We have been guilty of our hypocrisies and haverings, and at least some of our virtues come merely from being a small and marginal State on the sideline of the big geopolitical games. But we are not the ones who have made words such as a "security" a sick joke in the mouths of the wretched of the earth.

WHEN the Government publishes its position paper for the Inter Governmental Conference next week, we should keep this in mind. Of course we need to rethink neutrality. Of course we have to stop the double speak and make our minds up about where precisely we fit into the architecture of European security. But we have a perfect right to make our minds up about neutrality on the basis of moral principles that have not, in our case, been so adulterated by persistent hypocrisy as to become meaningless.

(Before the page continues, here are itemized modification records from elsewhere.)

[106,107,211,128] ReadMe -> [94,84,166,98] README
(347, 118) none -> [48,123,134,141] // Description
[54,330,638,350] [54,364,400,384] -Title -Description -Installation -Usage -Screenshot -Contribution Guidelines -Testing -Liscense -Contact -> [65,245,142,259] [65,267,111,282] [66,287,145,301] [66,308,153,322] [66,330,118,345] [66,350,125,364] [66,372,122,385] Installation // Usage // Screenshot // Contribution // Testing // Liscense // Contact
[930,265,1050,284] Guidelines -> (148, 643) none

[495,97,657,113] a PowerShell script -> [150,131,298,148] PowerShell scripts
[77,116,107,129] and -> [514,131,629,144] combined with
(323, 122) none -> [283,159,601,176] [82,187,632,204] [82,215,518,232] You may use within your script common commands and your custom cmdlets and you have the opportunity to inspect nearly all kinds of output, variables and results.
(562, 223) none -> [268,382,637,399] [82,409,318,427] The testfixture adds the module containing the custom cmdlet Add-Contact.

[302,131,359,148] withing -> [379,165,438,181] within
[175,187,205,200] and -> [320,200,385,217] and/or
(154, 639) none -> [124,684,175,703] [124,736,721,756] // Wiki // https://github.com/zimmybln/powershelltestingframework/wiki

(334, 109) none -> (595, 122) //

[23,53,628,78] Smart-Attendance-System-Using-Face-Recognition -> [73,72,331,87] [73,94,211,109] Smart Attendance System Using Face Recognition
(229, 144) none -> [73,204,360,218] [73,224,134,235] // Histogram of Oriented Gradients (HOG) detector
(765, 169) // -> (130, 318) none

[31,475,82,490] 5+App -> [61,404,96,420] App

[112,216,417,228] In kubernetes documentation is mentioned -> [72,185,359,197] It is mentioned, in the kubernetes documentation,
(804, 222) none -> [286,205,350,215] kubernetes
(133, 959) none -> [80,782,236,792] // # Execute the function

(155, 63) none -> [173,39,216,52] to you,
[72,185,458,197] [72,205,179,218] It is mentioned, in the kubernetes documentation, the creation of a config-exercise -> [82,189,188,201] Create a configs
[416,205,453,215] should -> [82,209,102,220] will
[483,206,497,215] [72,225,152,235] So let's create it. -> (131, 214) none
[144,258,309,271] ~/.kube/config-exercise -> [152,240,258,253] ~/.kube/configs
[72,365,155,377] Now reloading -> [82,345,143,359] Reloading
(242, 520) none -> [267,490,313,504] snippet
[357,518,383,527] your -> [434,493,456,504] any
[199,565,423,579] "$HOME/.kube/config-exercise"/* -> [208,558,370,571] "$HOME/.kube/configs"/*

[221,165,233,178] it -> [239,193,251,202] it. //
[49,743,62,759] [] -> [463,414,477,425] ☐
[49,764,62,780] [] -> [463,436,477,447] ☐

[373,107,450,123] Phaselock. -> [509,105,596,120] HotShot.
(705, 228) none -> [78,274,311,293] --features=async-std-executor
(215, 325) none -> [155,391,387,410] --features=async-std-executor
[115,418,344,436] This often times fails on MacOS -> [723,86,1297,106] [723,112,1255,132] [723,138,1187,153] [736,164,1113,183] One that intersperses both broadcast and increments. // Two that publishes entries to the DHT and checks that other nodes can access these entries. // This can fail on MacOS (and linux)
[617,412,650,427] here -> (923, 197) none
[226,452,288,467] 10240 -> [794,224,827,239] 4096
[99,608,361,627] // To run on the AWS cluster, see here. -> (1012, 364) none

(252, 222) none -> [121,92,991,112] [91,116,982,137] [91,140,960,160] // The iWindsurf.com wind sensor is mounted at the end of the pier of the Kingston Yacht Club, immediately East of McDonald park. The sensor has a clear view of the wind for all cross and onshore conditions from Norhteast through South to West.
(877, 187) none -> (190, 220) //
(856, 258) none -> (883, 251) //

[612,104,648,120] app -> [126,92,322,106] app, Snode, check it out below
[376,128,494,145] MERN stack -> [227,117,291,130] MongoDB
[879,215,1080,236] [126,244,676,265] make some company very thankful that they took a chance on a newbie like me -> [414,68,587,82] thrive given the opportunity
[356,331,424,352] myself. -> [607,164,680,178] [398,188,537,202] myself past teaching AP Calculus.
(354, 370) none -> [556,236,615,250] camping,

Those principles include a refusal to be militarily allied to countries who possess and insist on maintaining weapons of mass destruction, who arm torturers and tyrants, and who decline to allow human rights to interfere with the pursuit of greed.

Those principles make membership of Nato or of the Western European Union, as they are constituted now and for the foreseeable future, impossible. But, as the Institute of European Affairs's paper on the Inter Governmental Conference points out, security policy has three components - the prevention of conflicts, the management of international crises, and the deterrence of potential adversaries - and only one of them involves military alliance.

Ireland, like the other four EU member countries which are not members of the WEU, is willing and able to play a part in the prevention of wars. It is willing and able to play a part in the management and resolution of conflicts. Just because it is unwilling to join with nuclear powers in a military alliance, it is not therefore refusing to contribute to European security.

On the contrary, it is helping to expose the lie that the security of Europe can be founded on the threat of crimes against humanity and on the freedom to cosy up to whatever criminal regimes happen to be buying arms from our partners at any given time.